In the entries below, find the lines with the word "macros" and copy them.

(Beginning of Entries shown)

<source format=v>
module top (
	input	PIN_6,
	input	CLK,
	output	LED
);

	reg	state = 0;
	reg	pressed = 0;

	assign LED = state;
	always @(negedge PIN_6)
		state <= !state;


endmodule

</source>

(End of Entries shown)
(Beginning of Entries shown)

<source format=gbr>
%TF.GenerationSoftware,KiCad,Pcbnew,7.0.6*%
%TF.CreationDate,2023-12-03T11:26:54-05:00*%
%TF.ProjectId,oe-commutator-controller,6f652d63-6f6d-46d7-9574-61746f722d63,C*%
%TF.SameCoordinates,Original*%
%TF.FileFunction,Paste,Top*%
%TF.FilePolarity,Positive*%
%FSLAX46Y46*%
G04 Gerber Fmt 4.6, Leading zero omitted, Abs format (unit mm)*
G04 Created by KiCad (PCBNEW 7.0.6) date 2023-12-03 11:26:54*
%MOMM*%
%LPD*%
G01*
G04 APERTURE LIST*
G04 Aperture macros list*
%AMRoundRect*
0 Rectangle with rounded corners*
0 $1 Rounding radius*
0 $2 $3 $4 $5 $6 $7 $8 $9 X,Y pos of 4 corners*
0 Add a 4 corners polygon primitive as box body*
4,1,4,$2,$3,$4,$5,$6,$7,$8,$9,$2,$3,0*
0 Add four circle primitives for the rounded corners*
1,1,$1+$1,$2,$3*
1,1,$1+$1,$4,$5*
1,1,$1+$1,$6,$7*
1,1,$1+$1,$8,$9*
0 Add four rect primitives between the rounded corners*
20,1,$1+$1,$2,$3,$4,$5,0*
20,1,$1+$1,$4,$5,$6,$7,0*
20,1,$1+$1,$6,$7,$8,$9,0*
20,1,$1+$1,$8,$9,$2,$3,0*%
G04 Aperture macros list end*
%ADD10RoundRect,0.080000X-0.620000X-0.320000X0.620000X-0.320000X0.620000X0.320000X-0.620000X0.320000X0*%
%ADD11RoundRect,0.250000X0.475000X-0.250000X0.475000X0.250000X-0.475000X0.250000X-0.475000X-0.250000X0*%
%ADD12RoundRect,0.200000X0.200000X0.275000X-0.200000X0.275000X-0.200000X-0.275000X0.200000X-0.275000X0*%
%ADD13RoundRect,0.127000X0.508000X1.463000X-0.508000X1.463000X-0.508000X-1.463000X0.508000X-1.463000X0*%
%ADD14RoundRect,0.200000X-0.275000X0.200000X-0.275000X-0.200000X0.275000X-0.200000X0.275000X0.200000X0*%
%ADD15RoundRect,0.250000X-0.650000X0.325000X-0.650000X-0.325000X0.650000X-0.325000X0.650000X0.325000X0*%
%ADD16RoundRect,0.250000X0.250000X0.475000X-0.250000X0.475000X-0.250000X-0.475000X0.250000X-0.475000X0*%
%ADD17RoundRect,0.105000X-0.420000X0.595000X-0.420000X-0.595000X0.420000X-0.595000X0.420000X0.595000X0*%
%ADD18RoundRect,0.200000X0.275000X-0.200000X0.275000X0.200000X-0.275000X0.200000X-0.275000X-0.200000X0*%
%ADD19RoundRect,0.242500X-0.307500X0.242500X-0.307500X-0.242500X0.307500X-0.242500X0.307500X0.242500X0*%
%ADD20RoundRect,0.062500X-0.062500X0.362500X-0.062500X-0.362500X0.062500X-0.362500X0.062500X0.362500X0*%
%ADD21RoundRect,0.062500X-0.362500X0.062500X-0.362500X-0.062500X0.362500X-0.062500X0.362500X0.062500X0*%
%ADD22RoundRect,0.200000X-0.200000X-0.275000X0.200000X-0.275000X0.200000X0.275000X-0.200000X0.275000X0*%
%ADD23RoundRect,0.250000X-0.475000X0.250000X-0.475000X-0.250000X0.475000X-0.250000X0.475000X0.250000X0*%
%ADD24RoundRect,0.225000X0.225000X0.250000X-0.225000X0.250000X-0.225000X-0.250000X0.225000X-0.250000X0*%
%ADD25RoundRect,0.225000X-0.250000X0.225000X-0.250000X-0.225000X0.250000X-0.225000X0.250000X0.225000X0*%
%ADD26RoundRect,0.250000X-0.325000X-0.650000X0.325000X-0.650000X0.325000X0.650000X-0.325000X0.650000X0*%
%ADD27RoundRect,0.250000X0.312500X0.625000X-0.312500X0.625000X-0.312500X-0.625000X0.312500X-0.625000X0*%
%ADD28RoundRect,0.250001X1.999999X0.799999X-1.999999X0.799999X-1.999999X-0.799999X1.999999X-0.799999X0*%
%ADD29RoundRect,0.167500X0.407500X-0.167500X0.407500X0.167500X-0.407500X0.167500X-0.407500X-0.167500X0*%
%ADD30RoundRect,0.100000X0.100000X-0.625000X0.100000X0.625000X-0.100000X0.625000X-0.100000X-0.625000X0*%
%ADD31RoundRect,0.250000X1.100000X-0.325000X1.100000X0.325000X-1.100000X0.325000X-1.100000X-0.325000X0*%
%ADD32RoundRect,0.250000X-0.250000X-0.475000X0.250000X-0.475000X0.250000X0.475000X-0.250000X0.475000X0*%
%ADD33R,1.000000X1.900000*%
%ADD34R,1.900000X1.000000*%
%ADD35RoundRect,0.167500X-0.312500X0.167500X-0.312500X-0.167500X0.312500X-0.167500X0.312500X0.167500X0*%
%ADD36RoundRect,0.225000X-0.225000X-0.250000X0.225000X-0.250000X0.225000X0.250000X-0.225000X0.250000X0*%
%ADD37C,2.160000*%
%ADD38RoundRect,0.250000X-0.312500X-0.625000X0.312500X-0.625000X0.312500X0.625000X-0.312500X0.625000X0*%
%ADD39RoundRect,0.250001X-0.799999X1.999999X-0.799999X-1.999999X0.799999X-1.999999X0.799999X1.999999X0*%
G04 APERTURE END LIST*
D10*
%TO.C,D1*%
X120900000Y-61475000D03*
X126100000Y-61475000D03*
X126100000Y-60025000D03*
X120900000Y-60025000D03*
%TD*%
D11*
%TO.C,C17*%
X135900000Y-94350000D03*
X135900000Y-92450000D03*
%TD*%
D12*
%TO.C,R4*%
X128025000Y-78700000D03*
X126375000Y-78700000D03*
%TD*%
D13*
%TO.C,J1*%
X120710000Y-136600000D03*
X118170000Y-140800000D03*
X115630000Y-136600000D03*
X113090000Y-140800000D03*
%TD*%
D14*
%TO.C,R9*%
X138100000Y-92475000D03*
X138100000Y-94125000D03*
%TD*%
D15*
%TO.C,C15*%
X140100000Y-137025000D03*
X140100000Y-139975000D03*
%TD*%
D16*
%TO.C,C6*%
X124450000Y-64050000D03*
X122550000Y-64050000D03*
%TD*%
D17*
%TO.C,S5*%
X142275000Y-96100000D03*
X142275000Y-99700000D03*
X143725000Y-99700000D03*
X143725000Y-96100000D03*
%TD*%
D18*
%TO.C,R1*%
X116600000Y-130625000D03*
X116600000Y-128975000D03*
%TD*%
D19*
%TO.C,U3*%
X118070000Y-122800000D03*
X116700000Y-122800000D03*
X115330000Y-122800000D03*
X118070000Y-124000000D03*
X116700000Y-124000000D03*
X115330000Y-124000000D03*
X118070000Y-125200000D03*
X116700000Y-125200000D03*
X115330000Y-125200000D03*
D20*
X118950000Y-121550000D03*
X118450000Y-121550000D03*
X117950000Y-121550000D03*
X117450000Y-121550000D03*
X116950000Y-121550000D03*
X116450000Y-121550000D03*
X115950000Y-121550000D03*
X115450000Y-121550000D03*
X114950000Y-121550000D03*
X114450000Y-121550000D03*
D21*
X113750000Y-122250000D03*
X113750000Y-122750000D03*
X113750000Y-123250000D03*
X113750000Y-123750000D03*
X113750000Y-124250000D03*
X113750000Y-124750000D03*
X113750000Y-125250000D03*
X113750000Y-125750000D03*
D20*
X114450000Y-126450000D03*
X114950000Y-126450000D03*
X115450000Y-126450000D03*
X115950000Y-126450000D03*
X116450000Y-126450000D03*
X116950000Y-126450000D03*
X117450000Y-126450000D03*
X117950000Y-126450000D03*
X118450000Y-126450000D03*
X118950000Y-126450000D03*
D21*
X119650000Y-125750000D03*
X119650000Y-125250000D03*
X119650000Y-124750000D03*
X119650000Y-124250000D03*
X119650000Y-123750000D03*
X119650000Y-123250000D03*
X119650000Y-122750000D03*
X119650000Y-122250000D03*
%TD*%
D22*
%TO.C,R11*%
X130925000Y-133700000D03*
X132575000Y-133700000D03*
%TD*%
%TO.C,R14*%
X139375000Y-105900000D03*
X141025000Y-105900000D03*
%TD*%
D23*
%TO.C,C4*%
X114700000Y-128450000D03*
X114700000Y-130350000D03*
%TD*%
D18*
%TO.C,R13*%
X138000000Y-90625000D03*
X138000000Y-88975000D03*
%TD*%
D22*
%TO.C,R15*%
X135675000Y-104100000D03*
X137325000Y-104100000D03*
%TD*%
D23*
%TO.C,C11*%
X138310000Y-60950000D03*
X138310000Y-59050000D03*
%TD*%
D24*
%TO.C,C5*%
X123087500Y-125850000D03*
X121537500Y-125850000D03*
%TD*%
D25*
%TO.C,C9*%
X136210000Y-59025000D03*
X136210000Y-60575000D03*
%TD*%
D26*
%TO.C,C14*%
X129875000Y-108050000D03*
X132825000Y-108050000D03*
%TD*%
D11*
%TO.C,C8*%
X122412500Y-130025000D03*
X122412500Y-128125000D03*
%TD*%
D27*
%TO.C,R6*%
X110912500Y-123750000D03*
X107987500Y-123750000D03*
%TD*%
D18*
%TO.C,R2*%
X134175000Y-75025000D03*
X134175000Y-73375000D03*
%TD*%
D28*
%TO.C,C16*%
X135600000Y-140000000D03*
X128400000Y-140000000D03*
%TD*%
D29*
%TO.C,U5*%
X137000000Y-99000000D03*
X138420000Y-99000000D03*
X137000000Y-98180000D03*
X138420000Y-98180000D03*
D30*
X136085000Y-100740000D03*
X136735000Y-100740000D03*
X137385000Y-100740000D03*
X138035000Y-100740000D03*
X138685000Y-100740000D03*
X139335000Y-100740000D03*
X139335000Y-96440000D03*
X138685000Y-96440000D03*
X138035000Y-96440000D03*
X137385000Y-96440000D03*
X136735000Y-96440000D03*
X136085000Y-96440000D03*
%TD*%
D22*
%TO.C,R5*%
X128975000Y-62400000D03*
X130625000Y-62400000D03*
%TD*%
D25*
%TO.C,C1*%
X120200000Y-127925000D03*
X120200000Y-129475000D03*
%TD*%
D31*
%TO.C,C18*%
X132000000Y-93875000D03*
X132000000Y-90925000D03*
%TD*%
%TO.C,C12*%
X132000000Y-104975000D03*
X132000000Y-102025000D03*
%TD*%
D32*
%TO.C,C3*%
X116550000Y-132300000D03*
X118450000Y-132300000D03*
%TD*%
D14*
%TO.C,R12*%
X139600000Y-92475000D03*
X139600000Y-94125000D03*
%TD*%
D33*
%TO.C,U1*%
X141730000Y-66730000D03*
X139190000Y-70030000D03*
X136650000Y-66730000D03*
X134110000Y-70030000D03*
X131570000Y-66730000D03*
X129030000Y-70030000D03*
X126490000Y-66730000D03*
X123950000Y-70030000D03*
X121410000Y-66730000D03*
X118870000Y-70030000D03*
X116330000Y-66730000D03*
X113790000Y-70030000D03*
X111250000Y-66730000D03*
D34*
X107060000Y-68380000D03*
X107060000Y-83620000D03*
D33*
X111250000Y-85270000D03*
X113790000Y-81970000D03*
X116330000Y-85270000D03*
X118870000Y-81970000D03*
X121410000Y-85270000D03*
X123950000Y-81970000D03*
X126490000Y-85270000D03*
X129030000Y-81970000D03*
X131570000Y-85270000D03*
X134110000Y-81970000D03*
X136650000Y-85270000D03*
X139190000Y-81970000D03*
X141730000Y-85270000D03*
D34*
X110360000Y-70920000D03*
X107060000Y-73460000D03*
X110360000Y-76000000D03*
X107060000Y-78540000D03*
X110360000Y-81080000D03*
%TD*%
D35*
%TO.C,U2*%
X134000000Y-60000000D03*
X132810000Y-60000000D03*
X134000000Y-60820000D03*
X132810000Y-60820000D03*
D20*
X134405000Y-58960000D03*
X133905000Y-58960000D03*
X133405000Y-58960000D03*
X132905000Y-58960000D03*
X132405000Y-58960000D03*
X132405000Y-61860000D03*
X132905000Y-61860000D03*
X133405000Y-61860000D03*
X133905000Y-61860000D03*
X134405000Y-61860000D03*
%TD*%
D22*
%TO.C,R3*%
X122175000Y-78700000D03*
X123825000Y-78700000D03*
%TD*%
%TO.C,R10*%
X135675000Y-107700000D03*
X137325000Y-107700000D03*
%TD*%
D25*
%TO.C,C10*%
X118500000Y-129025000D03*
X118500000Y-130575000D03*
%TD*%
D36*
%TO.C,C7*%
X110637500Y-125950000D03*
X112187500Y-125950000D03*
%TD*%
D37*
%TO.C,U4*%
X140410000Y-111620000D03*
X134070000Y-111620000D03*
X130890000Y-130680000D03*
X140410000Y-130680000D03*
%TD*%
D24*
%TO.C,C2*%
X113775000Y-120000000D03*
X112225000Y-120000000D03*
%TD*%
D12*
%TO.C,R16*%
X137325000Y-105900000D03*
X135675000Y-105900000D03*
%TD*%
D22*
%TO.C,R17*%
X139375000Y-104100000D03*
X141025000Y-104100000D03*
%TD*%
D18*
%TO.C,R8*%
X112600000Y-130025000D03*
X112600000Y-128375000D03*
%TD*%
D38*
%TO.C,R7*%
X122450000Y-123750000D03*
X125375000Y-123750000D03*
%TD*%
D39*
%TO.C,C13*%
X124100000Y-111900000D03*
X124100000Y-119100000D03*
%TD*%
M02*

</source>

(End of Entries shown)

Response below →
G04 Aperture macros list*
G04 Aperture macros list end*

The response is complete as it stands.